There are three basic components that affect the flavor of coffee: body, taste and aroma. Body refers to the weight of the coffee, or mouthfeel. Taste is the physical sensation when coffee hits our tongue. Aroma is the scent of the coffee as it reaches our olfactory system, the nose.

It’s a simple physical reaction we experience every day, but the process of taste is actually fairly complicated, and, while each component is important, aroma is the aspect that gives each coffee its unique personality.

Aroma is the most diverse element in coffee. Of the 1,000 or so chemical compounds that make up the flavor of coffee, around 80% of those are aromatic. That’s pretty complex, especially in relation to other beverages. It’s about three times the number found in wine.

A coffee’s flavor starts off with the chemical make-up of the bean, but it’s the roaster’s artistry that unlocks a bean’s potential and ensures that the flavor is balanced between body, taste and aroma.

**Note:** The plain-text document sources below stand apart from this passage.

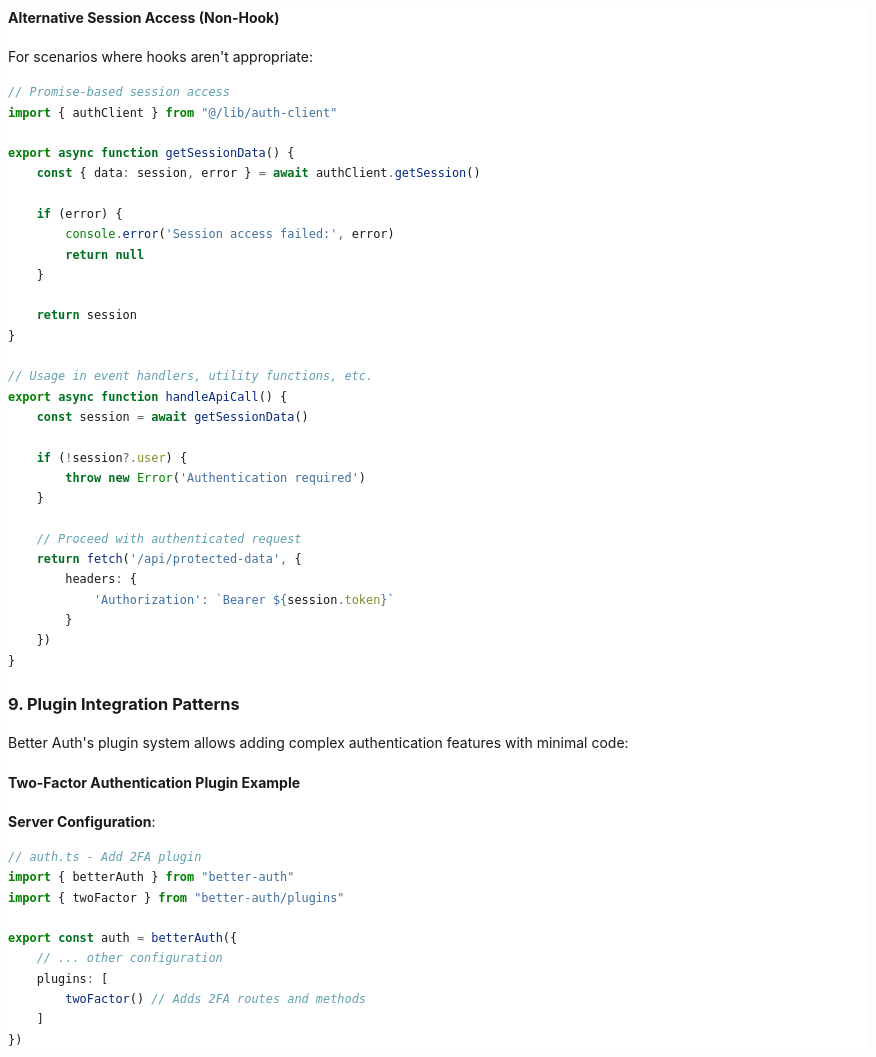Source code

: #### Alternative Session Access (Non-Hook)
For scenarios where hooks aren't appropriate:

```typescript
// Promise-based session access
import { authClient } from "@/lib/auth-client"

export async function getSessionData() {
    const { data: session, error } = await authClient.getSession()
    
    if (error) {
        console.error('Session access failed:', error)
        return null
    }
    
    return session
}

// Usage in event handlers, utility functions, etc.
export async function handleApiCall() {
    const session = await getSessionData()
    
    if (!session?.user) {
        throw new Error('Authentication required')
    }
    
    // Proceed with authenticated request
    return fetch('/api/protected-data', {
        headers: {
            'Authorization': `Bearer ${session.token}`
        }
    })
}
```

### 9. Plugin Integration Patterns

Better Auth's plugin system allows adding complex authentication features with minimal code:

#### Two-Factor Authentication Plugin Example

**Server Configuration**:
```typescript
// auth.ts - Add 2FA plugin
import { betterAuth } from "better-auth"
import { twoFactor } from "better-auth/plugins"

export const auth = betterAuth({
    // ... other configuration
    plugins: [
        twoFactor() // Adds 2FA routes and methods
    ]
})
```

Body and taste are relatively stable components since they do not change much over time. Aroma, however, is a volatile component since it dissipates quickly after roasting. Because of this, we always recommend freezing. Contrary to what you might think have heard, freezing effectively preserves aroma without harming the beans.

We freeze shortly after roasting and store our beans at -10˚F to make sure every package sold is at its peak of flavor.


When most people describe the kind of coffee they’d like to drink, they usually as for coffee that’s smooth, not bitter or acidic. But acid, as defined by coffee pros, is a necessary part of a coffee’s character. Basically, a good coffee should have good acids.

If that’s confusing, think of it this way: a coffee’s acid is like a soda’s carbonation—without it, the soda would be flat and bland. The same with coffee—without acid, your coffee would lose its liveliness. The trick (and you knew there was going to be a trick) is to find the balance between acidity and flavor and, once more, that’s where a good roaster shines.